The consumer driven growth has been found to be wanting. It engendered a "Live now, Pay later" attitude, which has now become "lived once, now paying". And in the current environment the consumer doesn't harbor dreams of wealth beyond his means, he is in survival mode.
How can one get the system right without the traumas that usually attend system reformation? Only if the short-term answers have produced an environment that takes away the traumas at the lowest common denominator of consumer, the blue collar worker level.
In the Great Depression of the 1930s the consumer was revived through infrastructural spending, where he would simply be paid to work, even if that work produced few goods. In China today the government has instituted massive infrastructural projects to keep workers busy and paid. This process must be on-going until confidence is restored, but across the entire world!
One economy from history, millenniums ago, had laws that had debt written off every seven years, with property being returned to it original owners every fifty years. This prevented the building of banking and property empires and spread wealth more evenly through the nation, bringing integration to that society that made it survive and prosper on a broad front.
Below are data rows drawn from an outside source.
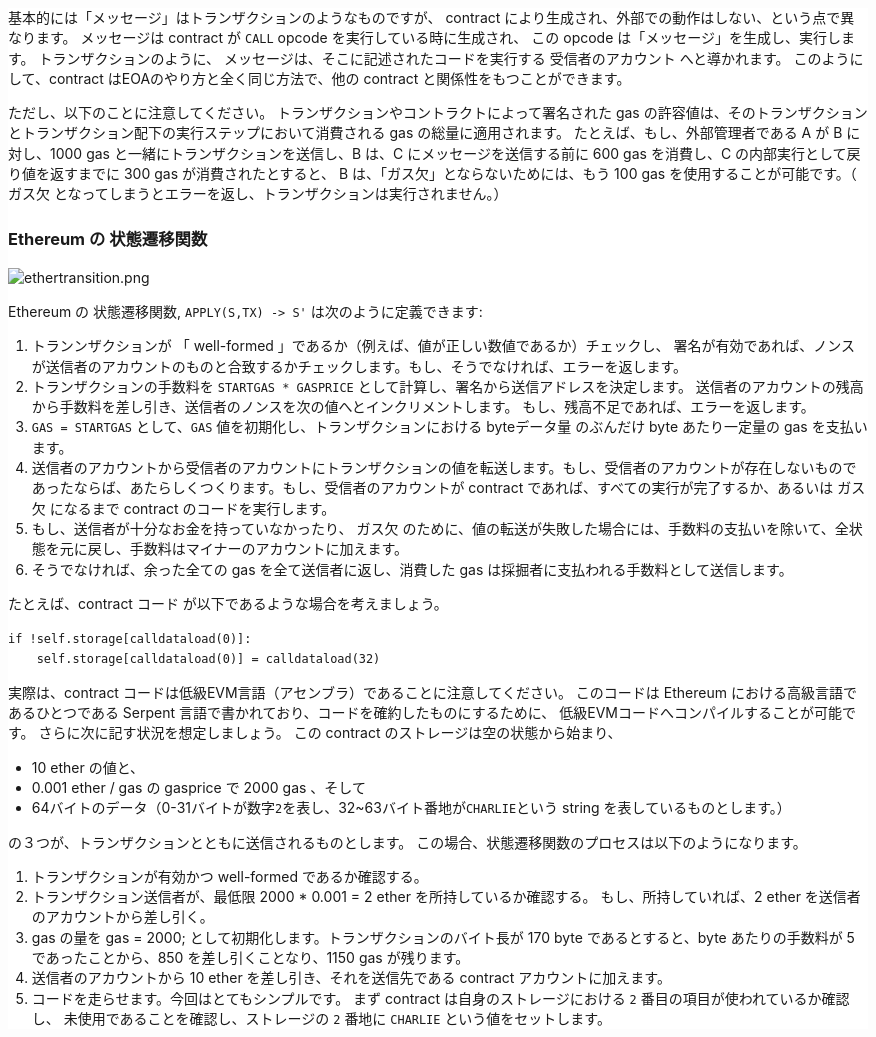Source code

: 基本的には「メッセージ」はトランザクションのようなものですが、
contract により生成され、外部での動作はしない、という点で異なります。
メッセージは contract が `CALL` opcode を実行している時に生成され、
この opcode は「メッセージ」を生成し、実行します。
トランザクションのように、
メッセージは、そこに記述されたコードを実行する 受信者のアカウント へと導かれます。
このようにして、contract はEOAのやり方と全く同じ方法で、他の contract と関係性をもつことができます。

ただし、以下のことに注意してください。
トランザクションやコントラクトによって署名された gas の許容値は、そのトランザクションとトランザクション配下の実行ステップにおいて消費される gas の総量に適用されます。
たとえば、もし、外部管理者である A が B に対し、1000 gas と一緒にトランザクションを送信し、B は、C にメッセージを送信する前に 600 gas を消費し、C の内部実行として戻り値を返すまでに 300 gas が消費されたとすると、 B は、「ガス欠」とならないためには、もう 100 gas を使用することが可能です。（ ガス欠 となってしまうとエラーを返し、トランザクションは実行されません。）

### Ethereum の 状態遷移関数

![ethertransition.png](http://vitalik.ca/files/ethertransition.png?1)

Ethereum の 状態遷移関数, `APPLY(S,TX) -> S'` は次のように定義できます:


1. トランンザクションが 「 well-formed 」であるか（例えば、値が正しい数値であるか）チェックし、
署名が有効であれば、ノンスが送信者のアカウントのものと合致するかチェックします。もし、そうでなければ、エラーを返します。
2. トランザクションの手数料を `STARTGAS * GASPRICE` として計算し、署名から送信アドレスを決定します。
送信者のアカウントの残高から手数料を差し引き、送信者のノンスを次の値へとインクリメントします。
もし、残高不足であれば、エラーを返します。
3. `GAS = STARTGAS` として、`GAS` 値を初期化し、トランザクションにおける byteデータ量 のぶんだけ byte あたり一定量の gas を支払います。
4. 送信者のアカウントから受信者のアカウントにトランザクションの値を転送します。もし、受信者のアカウントが存在しないものであったならば、あたらしくつくります。もし、受信者のアカウントが contract であれば、すべての実行が完了するか、あるいは ガス欠 になるまで contract のコードを実行します。
5. もし、送信者が十分なお金を持っていなかったり、 ガス欠 のために、値の転送が失敗した場合には、手数料の支払いを除いて、全状態を元に戻し、手数料はマイナーのアカウントに加えます。
6. そうでなければ、余った全ての gas を全て送信者に返し、消費した gas は採掘者に支払われる手数料として送信します。


たとえば、contract コード が以下であるような場合を考えましょう。

    if !self.storage[calldataload(0)]:
        self.storage[calldataload(0)] = calldataload(32)

実際は、contract コードは低級EVM言語（アセンブラ）であることに注意してください。
このコードは Ethereum における高級言語であるひとつである Serpent 言語で書かれており、コードを確約したものにするために、
低級EVMコードへコンパイルすることが可能です。
さらに次に記す状況を想定しましょう。
この contract のストレージは空の状態から始まり、
* 10 ether の値と、 
* 0.001 ether / gas の gasprice で 2000 gas 、そして
* 64バイトのデータ（0-31バイトが数字`2`を表し、32~63バイト番地が`CHARLIE`という string を表しているものとします。）

の３つが、トランザクションとともに送信されるものとします。
この場合、状態遷移関数のプロセスは以下のようになります。

1. トランザクションが有効かつ well-formed であるか確認する。
2. トランザクション送信者が、最低限 2000 * 0.001 = 2 ether を所持しているか確認する。
もし、所持していれば、2 ether を送信者のアカウントから差し引く。
3. gas の量を gas = 2000; として初期化します。トランザクションのバイト長が 170 byte であるとすると、byte あたりの手数料が 5 であったことから、850 を差し引くことなり、1150 gas が残ります。
4. 送信者のアカウントから 10 ether を差し引き、それを送信先である contract アカウントに加えます。 
5. コードを走らせます。今回はとてもシンプルです。
まず contract は自身のストレージにおける `2` 番目の項目が使われているか確認し、
未使用であることを確認し、ストレージの `2` 番地に `CHARLIE` という値をセットします。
In that economic system there was no mass production, no mass distribution system and no unemployment because of that.
But there is little will to change the current system into anything that produces that sort of result. The focus is now on to get our consumer driven system with its financial empires, restored to what it was. This implies it will remain vulnerable to what it has already experienced.
Consequently, wise investors have to take precautions against the potential damage they may suffer. Leveraged investing with time limits will be seen as what it is, gambling! More and more, investments will be fully paid for up-front and short-term investments relying on short-term results will be seen as unacceptably risky. The prudence of investments in assets that are at the same time assets and cash, such as gold and silver, will come firmly back into fashion and institutional portfolios.
We here at Gold Forecaster cannot emphasize enough the dangers of the inflation that lies ahead. Gold Investment has yet to have its day.